The first comes from, The Morning Morality Effect: The Influence of Time of Day on Unethical Behavior, by Maryam Kouchaki and Isaac H. Smith, (Nov. 8, 2013).
Research from scientists at Harvard and the University of Utah conclude that “If you’re shopping for a used car – or deposing a witness – try to do it in the morning.” The study finds that people are, somehow, more honest in the morning than in the afternoon.
“In one experiment, volunteers assigned a simple visual perception task were given a financial incentive to cheat. Sure enough, afternoon participants cheated 20% more than did their morning counterparts.
“In a second trial, afternoon volunteers not only cheated more on the perception task but showed lower moral awareness. Given four word fragments to complete, including “_ _ R A L” and “E_ _ _ C_ _ ,” morning participants were nearly three times likelier to complete the words as “moral” and “ethical” (versus “coral” and “effects”).

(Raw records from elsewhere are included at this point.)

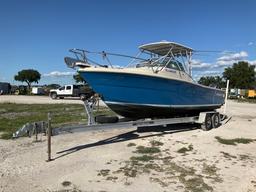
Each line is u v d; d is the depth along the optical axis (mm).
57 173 6258
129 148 8594
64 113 17719
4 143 8922
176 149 8555
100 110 19234
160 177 6094
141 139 9922
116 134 10781
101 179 5941
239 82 69562
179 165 6938
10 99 37156
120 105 9648
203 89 12672
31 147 8469
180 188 5512
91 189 5422
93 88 9094
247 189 5516
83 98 8836
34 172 6297
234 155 7953
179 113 11938
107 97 9359
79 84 38406
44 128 7812
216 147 8898
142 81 9625
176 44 10844
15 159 7215
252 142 9797
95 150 8266
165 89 10445
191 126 13141
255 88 69750
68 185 5594
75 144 8984
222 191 5402
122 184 5688
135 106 9875
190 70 12000
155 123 10102
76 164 6898
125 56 10102
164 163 7086
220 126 13383
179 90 11078
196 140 9938
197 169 6648
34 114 17000
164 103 10594
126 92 9516
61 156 7559
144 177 6082
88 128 8219
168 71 10484
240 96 57781
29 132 7629
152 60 10391
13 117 15289
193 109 12383
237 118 16984
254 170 6648
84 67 9062
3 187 5445
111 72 8977
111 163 7023
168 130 11938
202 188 5520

“To eliminate self-selection bias – people morning people are just more ethical – and the possibility that mood played a role, the researchers tried yet another experiment, this time giving participants an incentive to lie about something. Volunteers were assigned randomly to a morning or afternoon slot and, predictably, afternoon participants lied more. Mood didn’t matter.
“In a fourth experiment, the scientists found that the time-of-day effect was especially strong among participants who were least prone to modifying their ethical beliefs to reduce guilt or self-flagellation.

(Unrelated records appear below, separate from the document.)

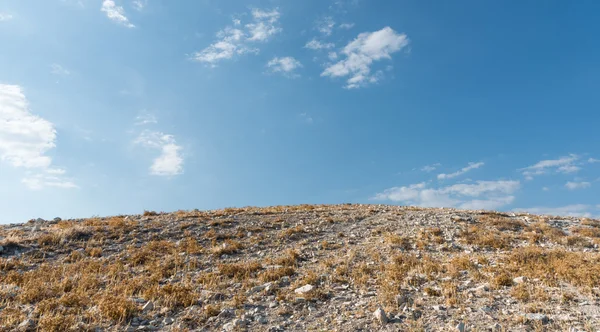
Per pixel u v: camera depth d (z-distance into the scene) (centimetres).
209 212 2897
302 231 2278
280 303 1210
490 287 1275
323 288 1334
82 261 1645
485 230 2155
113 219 2459
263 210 3027
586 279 1267
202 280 1428
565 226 2312
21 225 2319
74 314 1091
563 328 946
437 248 1856
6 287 1270
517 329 957
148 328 1032
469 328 977
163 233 2161
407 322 1038
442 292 1241
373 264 1612
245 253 1881
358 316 1085
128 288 1316
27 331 964
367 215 2805
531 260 1525
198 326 1058
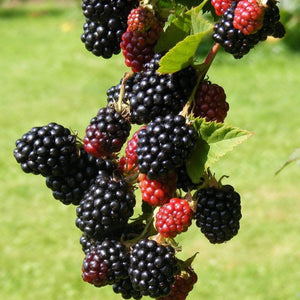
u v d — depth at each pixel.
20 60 3.02
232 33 0.35
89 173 0.36
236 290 1.16
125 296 0.37
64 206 1.54
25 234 1.41
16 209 1.53
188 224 0.35
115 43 0.37
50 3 4.91
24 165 0.36
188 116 0.35
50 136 0.36
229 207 0.36
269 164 1.71
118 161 0.37
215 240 0.36
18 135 2.03
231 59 2.80
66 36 3.52
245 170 1.68
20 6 4.89
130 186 0.36
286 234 1.33
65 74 2.73
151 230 0.36
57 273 1.25
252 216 1.42
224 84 2.49
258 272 1.20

“What accounts for all this,” scientists ask? “Consistent with earlier studies of self-control, the researchers found evidence that, as the day wears on, mental fatigue sets in from hours of decision-making and self-regulation, raising the odds of transgression.

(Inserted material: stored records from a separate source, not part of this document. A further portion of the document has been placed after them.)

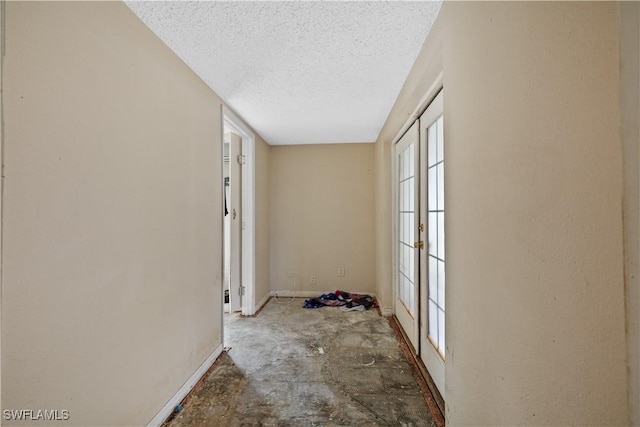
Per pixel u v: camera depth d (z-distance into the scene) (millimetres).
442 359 1582
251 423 1389
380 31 1359
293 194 3688
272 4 1171
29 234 804
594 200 497
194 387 1683
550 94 585
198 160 1789
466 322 994
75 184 942
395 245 2846
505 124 744
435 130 1751
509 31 723
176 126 1547
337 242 3639
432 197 1806
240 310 3012
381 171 3021
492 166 811
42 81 840
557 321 573
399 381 1727
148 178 1312
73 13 938
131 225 1199
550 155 587
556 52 570
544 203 604
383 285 2977
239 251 3012
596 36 492
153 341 1342
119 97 1136
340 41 1438
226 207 3258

‘Unremarkable daily activities,’ the researchers write, can produce depletion that leads them ‘to act in ethically questionable ways.’ ”
My first reaction: does this open the flood-gates on the “I-was-too-tired-to-make-a-moral-decision” defense?
To correct this, the report proposes that “Since so many of us are fed up with our better angels by afternoon, the findings suggest that ‘morally relevant tasks should be deliberately ordered throughout the day.’ ”
Easier said than done.
The second story comes from Time, Money, and Morality by Francesca Gino and Cassie Mogilner, (Dec. 31, 2013).
“The New Year makes many of us think about time passing, and research shows that such thoughts often spur us to act more ethically. If we were to brood instead about the cash we’re likely to blow on Dec. 31, our actions might be less upright.
“Two business professors from Harvard University and the Wharton School of the University of Pennsylvania conducted experiments in which some people were primed to think about money and others about time. Then the participants were given the opportunity to cheat anonymously.
“The results? Thinking about time led to much more honest behavior. That is in line with previous research showing that a focus on money raises self-interest, while a focus on time boosts generosity. But the new research also suggests that it isn’t necessarily money – or the love of it – that is the root of unethical behavior; the culprit, instead, seems to be the way thoughts of money suppress reflection.
“In one experiment, 98 volunteers were asked to make a sentence out of some scrambled words. Some had been given words related to money, others time, still others a neutral word-set. Then all of them reported, on the honor system, about how they performed some numerical tasks; succeeding meant a payment of as much as $20. The percentages of subjects who cheated were 42 percent of those primed about time, 67 percent of the neutral group—and 87 percent of those primed about money.
“In a second experiment, half the subjects were told that they were taking an intelligence test and the rest a personality test. In the former group, 50 percent of the money-primed subjects cheated versus 30 percent of the time-primed group. All participants who were told they were taking a personality test cheated at the same rate, about 28 percent. Taking such a test seems to make people more reflective, the researchers said.
“A third experiment again primed volunteers about either time or money, and then gave them a chance to cheat. More or less as expected, 67 percent of the money-primed subjects did so versus 36 percent of the time-primed. But when the groups had to cheat in front of a mirror – a context for self-reflection – the money-primed group was only slightly more likely to cheat.”
My question for the researchers: what about individuals working on the New York Stock Exchange where both timeand money can be driven by self-interest?
Beneath both stories lie, what ethicist Michael Josephson calls, the four enemies of integrity:
Self-Interest – things we want.
Self-protection – things we don’t want.
Self-deception – it’s not an ethical issue.
Self-righteousness – the end justifies the means.
Making ethical decisions calls for more than a belief in the importance of ethics. It requires the commitment, consciousness and competency to make decisions that take into account the affect of that decision on all stakeholders involved.